Should you ever find yourself in a tropical jungle, there is one indispensable natural material you can use—bamboo. Even in North America, you may be surprised to know that bamboo (or a cousin of it) can be found in the southeastern states. South America and countries with less temperate climes likewise are home to hardier species of bamboo. In fact, this tenacious grass (yes, it’s classified as a grass) can even be found as high as the Appalachian hills. Given its hardy nature and relative abundance, it’s worth knowing some survival applications for this versatile plant.
1. Bamboo Canteen
When in a survival situation with no means to carry water, you’ll need a makeshift water container. As a plant that’s impervious to water, bamboo is perfect for this.
Here’s how to make a bamboo canteen:
Find the largest bamboo shoot you can, and cut a section of it; make sure that it’s not already split open, has holes or cracks of any kind.
Make sure you cut beyond the horizontal “rings” or “nodes” – these are lines clearly defined on the outside of the bamboo sections.
Using your survival knife, bore a small hole on the top.
If the bamboo is dry and brown, the insides may have loose bits of membrane. Place 3 pebbles inside and shake the bamboo to remove dislodge the loose membrane. Fill the bamboo with water then drain it out.
To make a “plug” for the hole; cut a small branch or stick just wide enough to fit.
Get some rope, spruce roots or paracord and make a sling to make it easier to carry your bamboo canteen.
2. Bamboo Spear
Need a spear for hunting or self-defense? You can quickly make one out of bamboo in a pinch.
Just follow these simple steps:
Cut out a long length of bamboo, at least 7 feet; its thickness should be such that it’s easy for you to grip. Bamboo with a diameter of 1½ inches should suffice.
On one end, cut the tip at a 45-degree angle.
Sharpen the edge as necessary.
While crude, bamboo spears are effective such that they were used by Indonesian resistance fighters against the Japanese imperial army in World War II, and are revered symbols of the country’s fight for independence.
3. Bamboo Stove
Thanks to its natural “compartments”, bamboo can supply you with an easy way to cook meat or fish, steam vegetables and root crops, and even cook rice. Using bamboo as a stove or rice cooker is still done in many Asian countries.

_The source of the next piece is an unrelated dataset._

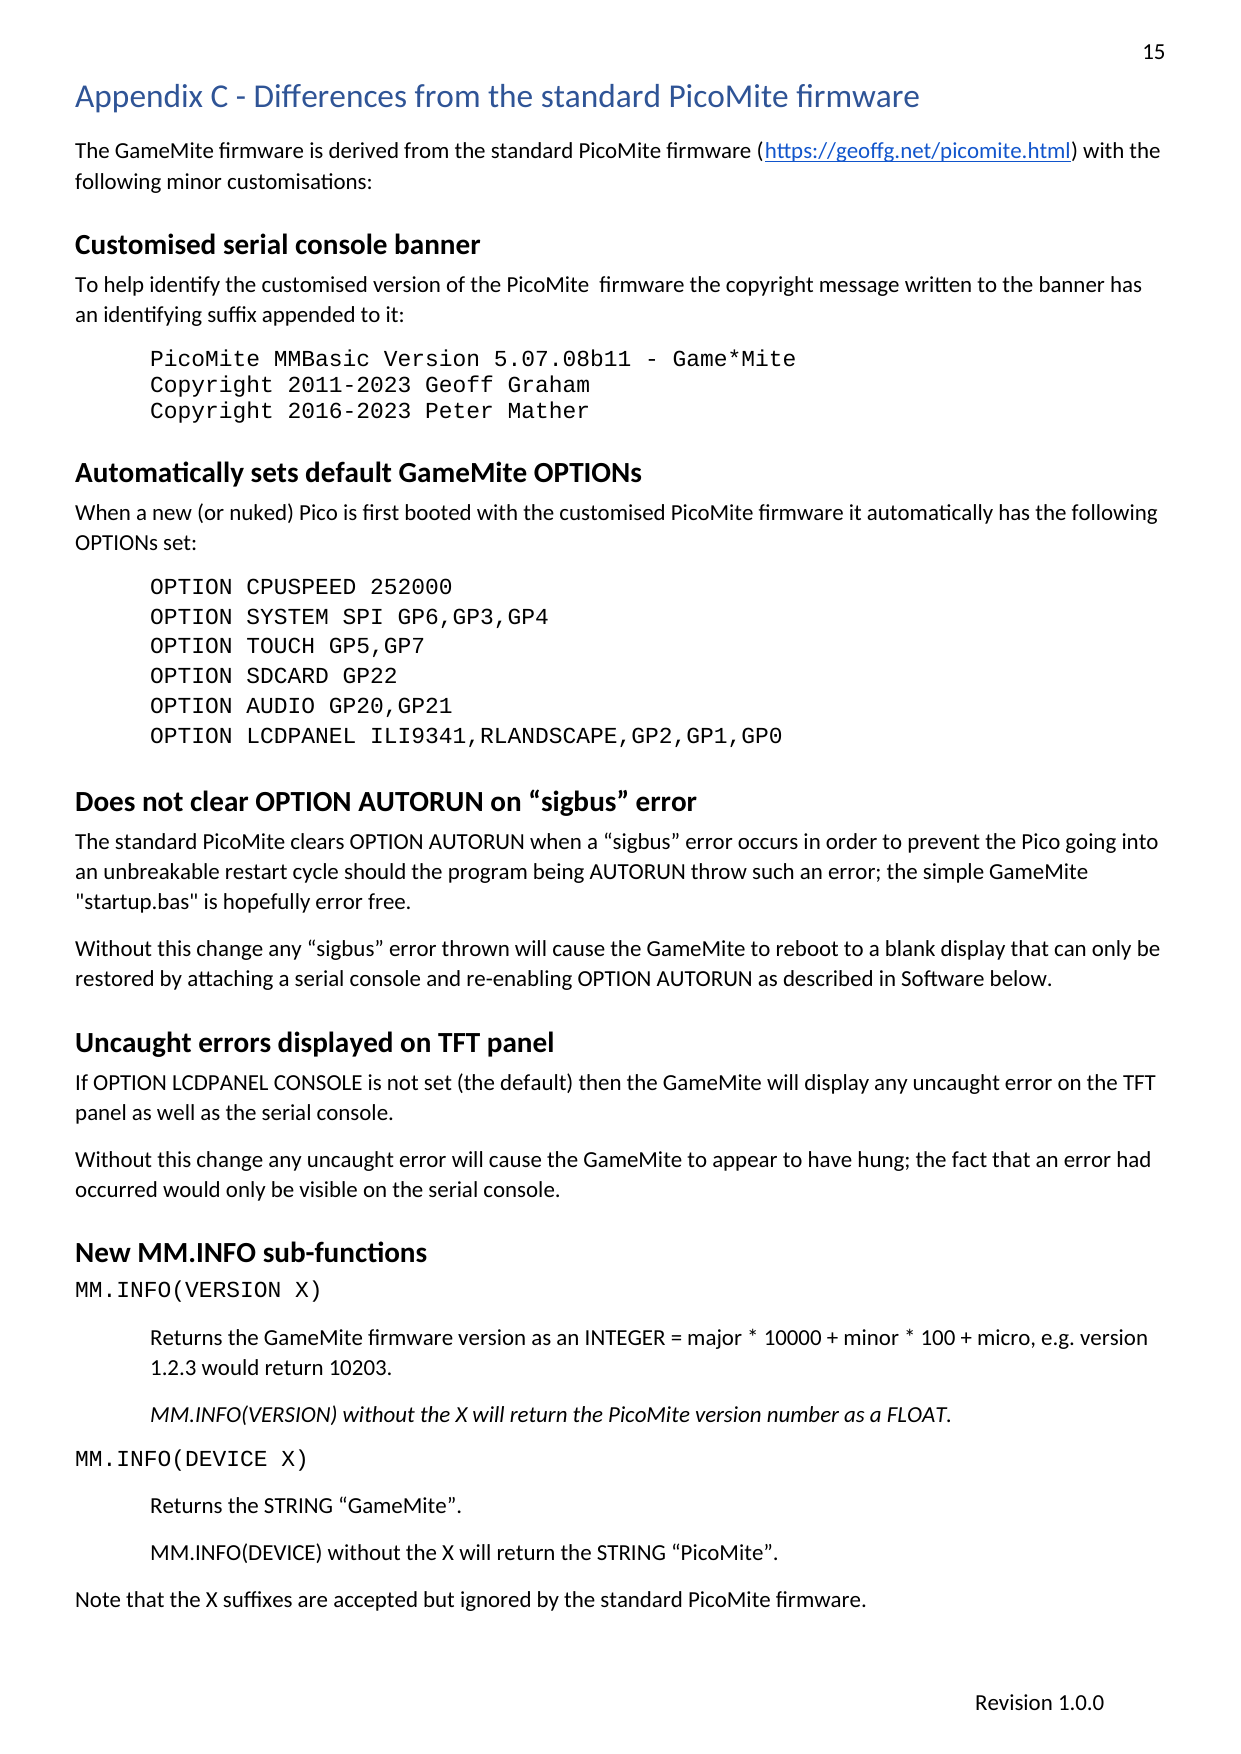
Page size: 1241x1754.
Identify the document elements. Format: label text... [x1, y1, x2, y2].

To cook or boil food, here’s how:
Cooking meat and other foodstuffs
Cut out a length or just a segment of bamboo, one that comprises a “compartment”.
Laying the bamboo horizontally, cut out a section in the middle. You can keep the bamboo you cut out as a cover, if you need to keep the heat in.
Carefully scrape out the membrane.
Place your raw meat, root crops, vegetables or other food items in the “bowl” you’ve hollowed out. If you can find or have any peppers or spices, add them to the food.
Take a few large rocks and place them on the sides of a campfire.
Position the bamboo over the campfire, lining it up such that the food cooks right over the flames. Watch the food so it doesn’t get burned to a crisp.
As above, cut out a “bowl” from a section of bamboo.
Fill it with water.
Place the eggs on the bowl.
Place the bamboo over a campfire, lining up the bowl with the flames.
Remove the bamboo about 3 minutes after you see the water boil.
On one end of a tube of bamboo, cut a hole onto the membrane.
Fill the bamboo about ¾ of the way with rice.
Fill the remaining space with clean water.
Stand the bamboo tube close to a fire or surrounded by hot coals; wait 5-8 minutes before removing the bamboo from the fire.
4. Bamboo cups
By simply cutting a bamboo tube 5-6 inches from the node and hollowing it out a bit, you can have a multipurpose cup / bowl / coffee mug. As an added advantage, your bamboo cup is lighter and makes less noise than the equivalent ceramic or tin cup.
5. Bamboo Utensils
A single bamboo tube can yield several chopsticks. By simply splitting a bamboo tube, you can whittle yourself as many pairs as you need. If you aren’t adept at using them, you can make a spoon or spork instead.
Split a bamboo tube.
Carve and cut out a pair of 6-inch sticks. Ensure that one end of both sticks is thick enough to grip comfortably and withstand repeated use.
From a split bamboo tube, “etch” out the shape of a spoon with your knife.
Carve out the spoon; the bamboo’s curve provides a convenient concave face for the spoon’s “bowl”.
If you want to combine two utensils in one, create a spork by cutting notches onto the leading edge of the spoon to save time and effort.
if you’re in a survival situation where it’s abundant, bamboo has many practical uses. More than just material for making a shelter, bamboo can be turned into cookware and dinnerware and even weapons. Best of all, it’s natural, sturdy, and nothing goes to waste; even the shavings make excellent tinder. Even if SHTF, you’ll do fine with your bushcraft knife, some hardy bamboo and the knowledge of what you can do with them.